■ THE PROBLEM:
Reproduce every record below, character by character.

════════════════════

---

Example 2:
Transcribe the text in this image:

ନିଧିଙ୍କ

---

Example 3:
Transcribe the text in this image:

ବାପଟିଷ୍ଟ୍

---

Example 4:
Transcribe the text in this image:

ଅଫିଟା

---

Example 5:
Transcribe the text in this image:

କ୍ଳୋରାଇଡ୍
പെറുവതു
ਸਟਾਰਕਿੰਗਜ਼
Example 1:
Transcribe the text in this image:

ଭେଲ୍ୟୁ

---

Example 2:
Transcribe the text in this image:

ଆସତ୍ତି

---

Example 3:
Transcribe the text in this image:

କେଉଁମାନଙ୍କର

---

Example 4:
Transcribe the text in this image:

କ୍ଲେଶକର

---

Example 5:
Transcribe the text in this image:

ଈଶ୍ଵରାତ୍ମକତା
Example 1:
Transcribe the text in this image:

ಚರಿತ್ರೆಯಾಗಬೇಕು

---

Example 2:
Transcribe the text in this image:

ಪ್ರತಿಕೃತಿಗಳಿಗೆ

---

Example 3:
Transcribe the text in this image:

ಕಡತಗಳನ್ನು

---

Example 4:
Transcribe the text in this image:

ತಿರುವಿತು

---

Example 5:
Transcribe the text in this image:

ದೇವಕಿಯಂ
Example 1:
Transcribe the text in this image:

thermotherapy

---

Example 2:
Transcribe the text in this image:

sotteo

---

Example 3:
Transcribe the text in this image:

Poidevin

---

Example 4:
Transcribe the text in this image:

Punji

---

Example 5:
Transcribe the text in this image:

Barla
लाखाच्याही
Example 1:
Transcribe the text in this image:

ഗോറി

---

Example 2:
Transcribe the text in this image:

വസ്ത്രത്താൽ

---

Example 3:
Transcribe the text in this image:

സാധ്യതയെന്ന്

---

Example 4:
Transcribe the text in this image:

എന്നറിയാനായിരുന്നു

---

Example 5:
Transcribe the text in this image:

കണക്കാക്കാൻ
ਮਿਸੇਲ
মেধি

════════════════════

■ ANSWER SECTION:
---

Example 2:
Transcribe the text in this image:

ନିଧିଙ୍କ

---

Example 3:
Transcribe the text in this image:

ବାପଟିଷ୍ଟ୍

---

Example 4:
Transcribe the text in this image:

ଅଫିଟା

---

Example 5:
Transcribe the text in this image:

କ୍ଳୋରାଇଡ୍
പെറുവതു
ਸਟਾਰਕਿੰਗਜ਼
Example 1:
Transcribe the text in this image:

ଭେଲ୍ୟୁ

---

Example 2:
Transcribe the text in this image:

ଆସତ୍ତି

---

Example 3:
Transcribe the text in this image:

କେଉଁମାନଙ୍କର

---

Example 4:
Transcribe the text in this image:

କ୍ଲେଶକର

---

Example 5:
Transcribe the text in this image:

ଈଶ୍ଵରାତ୍ମକତା
Example 1:
Transcribe the text in this image:

ಚರಿತ್ರೆಯಾಗಬೇಕು

---

Example 2:
Transcribe the text in this image:

ಪ್ರತಿಕೃತಿಗಳಿಗೆ

---

Example 3:
Transcribe the text in this image:

ಕಡತಗಳನ್ನು

---

Example 4:
Transcribe the text in this image:

ತಿರುವಿತು

---

Example 5:
Transcribe the text in this image:

ದೇವಕಿಯಂ
Example 1:
Transcribe the text in this image:

thermotherapy

---

Example 2:
Transcribe the text in this image:

sotteo

---

Example 3:
Transcribe the text in this image:

Poidevin

---

Example 4:
Transcribe the text in this image:

Punji

---

Example 5:
Transcribe the text in this image:

Barla
लाखाच्याही
Example 1:
Transcribe the text in this image:

ഗോറി

---

Example 2:
Transcribe the text in this image:

വസ്ത്രത്താൽ

---

Example 3:
Transcribe the text in this image:

സാധ്യതയെന്ന്

---

Example 4:
Transcribe the text in this image:

എന്നറിയാനായിരുന്നു

---

Example 5:
Transcribe the text in this image:

കണക്കാക്കാൻ
ਮਿਸੇਲ
মেধি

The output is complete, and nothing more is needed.